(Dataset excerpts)
.....

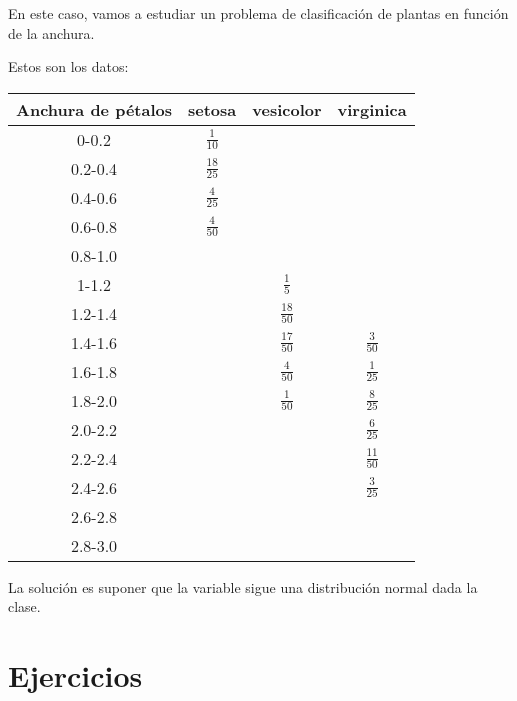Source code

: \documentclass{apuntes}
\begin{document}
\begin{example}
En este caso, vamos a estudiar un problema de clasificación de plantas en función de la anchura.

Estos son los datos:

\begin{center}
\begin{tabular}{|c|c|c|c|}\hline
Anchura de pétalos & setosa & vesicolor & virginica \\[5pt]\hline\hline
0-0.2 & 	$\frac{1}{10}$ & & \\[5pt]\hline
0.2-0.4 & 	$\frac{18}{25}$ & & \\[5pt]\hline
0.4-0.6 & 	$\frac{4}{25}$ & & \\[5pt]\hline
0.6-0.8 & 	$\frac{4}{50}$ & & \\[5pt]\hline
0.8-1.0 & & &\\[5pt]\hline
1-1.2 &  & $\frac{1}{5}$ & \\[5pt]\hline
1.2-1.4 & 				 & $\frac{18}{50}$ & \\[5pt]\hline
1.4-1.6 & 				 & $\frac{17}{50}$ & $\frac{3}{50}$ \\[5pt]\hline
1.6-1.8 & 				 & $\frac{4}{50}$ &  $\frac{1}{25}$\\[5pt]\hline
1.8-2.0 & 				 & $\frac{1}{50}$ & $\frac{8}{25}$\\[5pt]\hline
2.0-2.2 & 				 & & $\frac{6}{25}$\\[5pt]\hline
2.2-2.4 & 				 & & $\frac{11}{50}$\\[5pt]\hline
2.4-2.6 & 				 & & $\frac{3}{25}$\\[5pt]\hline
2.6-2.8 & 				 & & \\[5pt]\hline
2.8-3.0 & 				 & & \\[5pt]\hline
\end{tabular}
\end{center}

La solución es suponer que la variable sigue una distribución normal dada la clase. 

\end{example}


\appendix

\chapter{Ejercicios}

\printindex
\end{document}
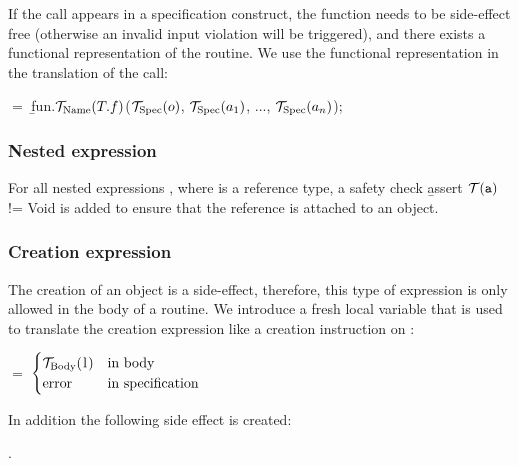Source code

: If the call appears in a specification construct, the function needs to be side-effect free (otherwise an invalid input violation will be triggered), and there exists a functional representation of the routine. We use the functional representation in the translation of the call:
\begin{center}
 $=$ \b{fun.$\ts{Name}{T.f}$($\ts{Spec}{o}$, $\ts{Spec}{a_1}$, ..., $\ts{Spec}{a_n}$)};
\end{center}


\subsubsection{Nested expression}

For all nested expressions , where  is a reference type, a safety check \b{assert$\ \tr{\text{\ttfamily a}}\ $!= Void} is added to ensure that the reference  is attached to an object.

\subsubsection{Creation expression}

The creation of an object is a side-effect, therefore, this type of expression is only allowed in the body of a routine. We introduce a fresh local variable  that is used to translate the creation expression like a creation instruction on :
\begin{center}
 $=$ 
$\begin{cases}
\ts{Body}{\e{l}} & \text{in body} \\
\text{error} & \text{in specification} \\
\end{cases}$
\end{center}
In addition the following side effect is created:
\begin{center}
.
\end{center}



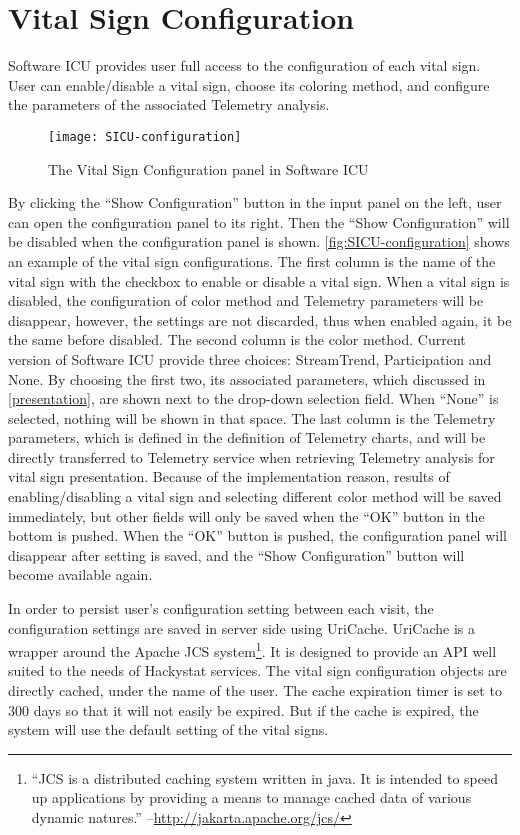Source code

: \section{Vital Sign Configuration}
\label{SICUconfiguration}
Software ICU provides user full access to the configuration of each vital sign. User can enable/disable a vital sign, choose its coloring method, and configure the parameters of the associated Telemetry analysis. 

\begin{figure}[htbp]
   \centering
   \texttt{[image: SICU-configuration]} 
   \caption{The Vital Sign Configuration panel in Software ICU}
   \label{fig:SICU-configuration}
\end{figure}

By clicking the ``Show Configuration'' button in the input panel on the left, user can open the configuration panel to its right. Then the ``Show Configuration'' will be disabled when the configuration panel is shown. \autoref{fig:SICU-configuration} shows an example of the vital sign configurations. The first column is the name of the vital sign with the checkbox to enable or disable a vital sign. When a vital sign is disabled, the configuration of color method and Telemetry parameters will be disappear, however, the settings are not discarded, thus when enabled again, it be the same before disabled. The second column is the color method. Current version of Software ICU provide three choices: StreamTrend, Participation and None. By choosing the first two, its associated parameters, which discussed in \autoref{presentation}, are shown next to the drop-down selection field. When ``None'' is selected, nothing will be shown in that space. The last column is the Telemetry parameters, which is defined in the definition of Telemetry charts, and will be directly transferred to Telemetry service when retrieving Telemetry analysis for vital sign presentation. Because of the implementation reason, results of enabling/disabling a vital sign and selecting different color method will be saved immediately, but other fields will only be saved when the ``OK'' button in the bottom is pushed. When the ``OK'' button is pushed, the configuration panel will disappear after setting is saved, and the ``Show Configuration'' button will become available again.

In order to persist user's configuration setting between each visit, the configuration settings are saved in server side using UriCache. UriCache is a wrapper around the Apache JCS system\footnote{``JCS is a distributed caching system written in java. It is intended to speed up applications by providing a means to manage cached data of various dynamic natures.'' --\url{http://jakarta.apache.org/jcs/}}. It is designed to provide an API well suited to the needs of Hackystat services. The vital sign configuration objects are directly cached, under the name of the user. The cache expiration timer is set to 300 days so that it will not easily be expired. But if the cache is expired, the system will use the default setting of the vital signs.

.....

== The task ==
Each entry is to be written out again word for word, and any pictures are to be omitted.

== Output ==
Source code

: \documentclass{apuntes}
\begin{document}
\begin{example}
En este caso, vamos a estudiar un problema de clasificación de plantas en función de la anchura.

Estos son los datos:

\begin{center}
\begin{tabular}{|c|c|c|c|}\hline
Anchura de pétalos & setosa & vesicolor & virginica \\[5pt]\hline\hline
0-0.2 & 	$\frac{1}{10}$ & & \\[5pt]\hline
0.2-0.4 & 	$\frac{18}{25}$ & & \\[5pt]\hline
0.4-0.6 & 	$\frac{4}{25}$ & & \\[5pt]\hline
0.6-0.8 & 	$\frac{4}{50}$ & & \\[5pt]\hline
0.8-1.0 & & &\\[5pt]\hline
1-1.2 &  & $\frac{1}{5}$ & \\[5pt]\hline
1.2-1.4 & 				 & $\frac{18}{50}$ & \\[5pt]\hline
1.4-1.6 & 				 & $\frac{17}{50}$ & $\frac{3}{50}$ \\[5pt]\hline
1.6-1.8 & 				 & $\frac{4}{50}$ &  $\frac{1}{25}$\\[5pt]\hline
1.8-2.0 & 				 & $\frac{1}{50}$ & $\frac{8}{25}$\\[5pt]\hline
2.0-2.2 & 				 & & $\frac{6}{25}$\\[5pt]\hline
2.2-2.4 & 				 & & $\frac{11}{50}$\\[5pt]\hline
2.4-2.6 & 				 & & $\frac{3}{25}$\\[5pt]\hline
2.6-2.8 & 				 & & \\[5pt]\hline
2.8-3.0 & 				 & & \\[5pt]\hline
\end{tabular}
\end{center}

La solución es suponer que la variable sigue una distribución normal dada la clase. 

\end{example}


\appendix

\chapter{Ejercicios}

\printindex
\end{document}
Source code

: If the call appears in a specification construct, the function needs to be side-effect free (otherwise an invalid input violation will be triggered), and there exists a functional representation of the routine. We use the functional representation in the translation of the call:
\begin{center}
 $=$ \b{fun.$\ts{Name}{T.f}$($\ts{Spec}{o}$, $\ts{Spec}{a_1}$, ..., $\ts{Spec}{a_n}$)};
\end{center}


\subsubsection{Nested expression}

For all nested expressions , where  is a reference type, a safety check \b{assert$\ \tr{\text{\ttfamily a}}\ $!= Void} is added to ensure that the reference  is attached to an object.

\subsubsection{Creation expression}

The creation of an object is a side-effect, therefore, this type of expression is only allowed in the body of a routine. We introduce a fresh local variable  that is used to translate the creation expression like a creation instruction on :
\begin{center}
 $=$ 
$\begin{cases}
\ts{Body}{\e{l}} & \text{in body} \\
\text{error} & \text{in specification} \\
\end{cases}$
\end{center}
In addition the following side effect is created:
\begin{center}
.
\end{center}



Source code

: \section{Vital Sign Configuration}
\label{SICUconfiguration}
Software ICU provides user full access to the configuration of each vital sign. User can enable/disable a vital sign, choose its coloring method, and configure the parameters of the associated Telemetry analysis. 

\begin{figure}[htbp]
   \centering
   \texttt{[image: SICU-configuration]} 
   \caption{The Vital Sign Configuration panel in Software ICU}
   \label{fig:SICU-configuration}
\end{figure}

By clicking the ``Show Configuration'' button in the input panel on the left, user can open the configuration panel to its right. Then the ``Show Configuration'' will be disabled when the configuration panel is shown. \autoref{fig:SICU-configuration} shows an example of the vital sign configurations. The first column is the name of the vital sign with the checkbox to enable or disable a vital sign. When a vital sign is disabled, the configuration of color method and Telemetry parameters will be disappear, however, the settings are not discarded, thus when enabled again, it be the same before disabled. The second column is the color method. Current version of Software ICU provide three choices: StreamTrend, Participation and None. By choosing the first two, its associated parameters, which discussed in \autoref{presentation}, are shown next to the drop-down selection field. When ``None'' is selected, nothing will be shown in that space. The last column is the Telemetry parameters, which is defined in the definition of Telemetry charts, and will be directly transferred to Telemetry service when retrieving Telemetry analysis for vital sign presentation. Because of the implementation reason, results of enabling/disabling a vital sign and selecting different color method will be saved immediately, but other fields will only be saved when the ``OK'' button in the bottom is pushed. When the ``OK'' button is pushed, the configuration panel will disappear after setting is saved, and the ``Show Configuration'' button will become available again.

In order to persist user's configuration setting between each visit, the configuration settings are saved in server side using UriCache. UriCache is a wrapper around the Apache JCS system\footnote{``JCS is a distributed caching system written in java. It is intended to speed up applications by providing a means to manage cached data of various dynamic natures.'' --\url{http://jakarta.apache.org/jcs/}}. It is designed to provide an API well suited to the needs of Hackystat services. The vital sign configuration objects are directly cached, under the name of the user. The cache expiration timer is set to 300 days so that it will not easily be expired. But if the cache is expired, the system will use the default setting of the vital signs.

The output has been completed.